BPA is commonly encountered in canned foods since it is used in the epoxy placed on the cans’ linings. However BPA is also used in the manufacture of polycarbonate used for food containers, including such things as babies bottles. Even if you never eat canned foods you could still become exposed to BPA. Indeed, studies by the CDC found bisphenol A in the urine of 95% of adults sampled in 1988–1994 (Calafat AM, Kuklenyik Z, Reidy JA, Caudill SP, Ekong J, Needham LL (2005). “Urinary concentrations of bisphenol A and 4-nonylphenol in a human reference population”. Environ. Health Perspect. 113 (4): 391–5. PMID 15811827).

Health Canada announced in 2008 that the sale, import and advertising of the chemical in baby products would be banned. That is a good start for Canada but it fails to go far enough.

Bisphenol A is an endocrine disruptor, which can mimic the body’s own hormones. Earlier this year the Endocrine Society released a scientific statement expressing concern over current human exposure to BPA.

Various ill-effects from BPA have been identified in animal studies. Several studies have either linked the chemical to diseases or raised serious questions about probable links to pathologies in humans. These include obesity, breast cancer risk, neurological conditions, and thyroid function.

In spite of the growing human data and findings of cancer links in animal studies conservative authorities, known for being slow to admit a need to change their opinions (and regulations), still support the use of BPA. Food Standards Australia and New Zealand even goes so far as to boldly state:  “Bisphenol A does not cause cancer.” (http://www.foodstandards.gov.au/newsroom/factsheets/factsheets2008/bisphenolabpaandfood3898.cfm).

The FDA is considering its opinion and is due to make an announcement by the end of this month. Chemical makers are watching the decision carefully since they have a lot at stake. Last year sales of bisphenol A topped $6 billion worldwide. Why is it that this figure alone reduces confidence that the FDA will actually put people’s health needs first in their thinking? Could it be the FDA’s track record perhaps? Their whole modus operandi?

The Journal Sentinel reviewed 258 studies on bisphenol A in 2007 and found that an overwhelming number of the tests conducted by independent scientists showed the chemical caused health problems in laboratory animals, including cancer, obesity, hyperactivity and diabetes.
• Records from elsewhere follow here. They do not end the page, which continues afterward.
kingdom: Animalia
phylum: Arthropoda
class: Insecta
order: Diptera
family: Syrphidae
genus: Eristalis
Studies paid for by the chemical industry, however, almost never found harm.

Is it any wonder that the North American Metal Packaging Alliance (NAMPA), the American Chemistry Council (ACC), as well as food giants such as Del Monte, Campbell and General Mills have all reaffirmed the safety of BPA and decried the findings of the CU study? They are merely following a recognisable script. What else could they say? Who in their right mind would give them any credibility? Judging by past performance, the FDA and other regulators might.
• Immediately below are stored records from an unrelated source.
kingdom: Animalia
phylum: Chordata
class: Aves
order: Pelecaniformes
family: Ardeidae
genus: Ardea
Some state authorities have grown weary of the FDA’s predictable behaviour. Attorneys general from New Jersey, Delaware and Connecticut sent letters to the makers of baby bottles and baby formula containers urging them to discontinue use of bisphenol A. “Unfortunately, the federal Food and Drug Administration has been asleep at the switch, in fact resistant to respecting the scientific evidence that grave harm can result in use of this product,” said Richard Blumenthal, Connecticut’s attorney general.

So take responsibility for yourself. Do what you can to avoid BPA consumption. Use glass containers rather than plastic or polycarbonate, eat fresh foods rather than canned. When it comes to feeding babies, breast feed if you possibly can and do not be put off lightly, it is by far the best way to go. And let us hope that regulators will have the intelligence, morality and courage to ban BPA completely from anything connected to the food chain.